*TEXTO DE APOIO:*
━━━━
Louquética

Incontinência verbal

quarta-feira, 17 de março de 2010

Acasos


Lá vou eu no deleite dos homens que eu amo, como Millan Kundera, por exemplo. Mas ele, para mim, é como aquelas bandas de um hit só: só fez A insustentável leveza do ser. O resto, nem perca seu tempo, pode dispensar que não estará perdendo nada.
Aí vem um dos pontos do romance que me deixa apaixonada, claro por identificação:
"Só o acaso pode ser interpretado como uma mensagem. Aquilo que acontece por necessidade, aquilo que é esperado e que se repete todos os dias, não é senão uma coisa muda. Somente o acaso tem voz. Tentamos interpretar o acaso como as ciganas lêem no fundo de uma xícara o desenho deixado pela borra do café.
━━━━
*EXTRATO DOS DADOS:*
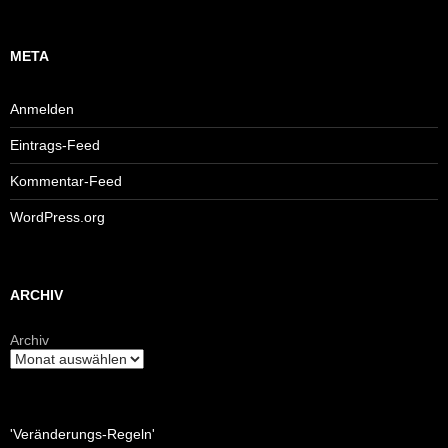
META
Anmelden
Eintrags-Feed
Kommentar-Feed
WordPress.org
ARCHIV
Archiv
'Veränderungs-Regeln'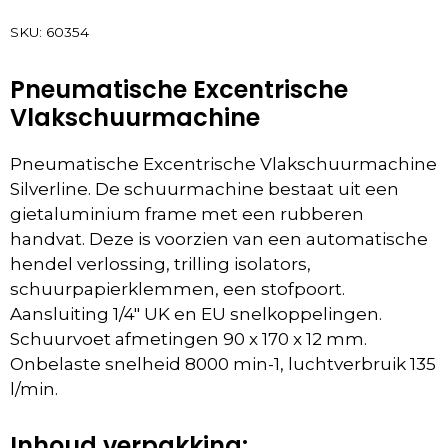
SKU:
60354
Pneumatische Excentrische
Vlakschuurmachine
Pneumatische Excentrische Vlakschuurmachine
Silverline. De schuurmachine bestaat uit een
gietaluminium frame met een rubberen
handvat. Deze is voorzien van een automatische
hendel verlossing, trilling isolators,
schuurpapierklemmen, een stofpoort.
Aansluiting 1/4″ UK en EU snelkoppelingen.
Schuurvoet afmetingen 90 x 170 x 12 mm.
Onbelaste snelheid 8000 min-1, luchtverbruik 135
l/min.
Inhoud verpakking:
━━━━
*DETALHES DA TAREFA:* Com base no texto de apoio, explique em uma a três frases por que apenas o acaso pode ser interpretado como uma mensagem.

*RESPOSTA AO EXERCÍCIO:* O que acontece por necessidade, o que é esperado e se repete todos os dias, não passa de uma coisa muda. Somente o acaso tem voz, e por isso só ele pode ser lido como mensagem.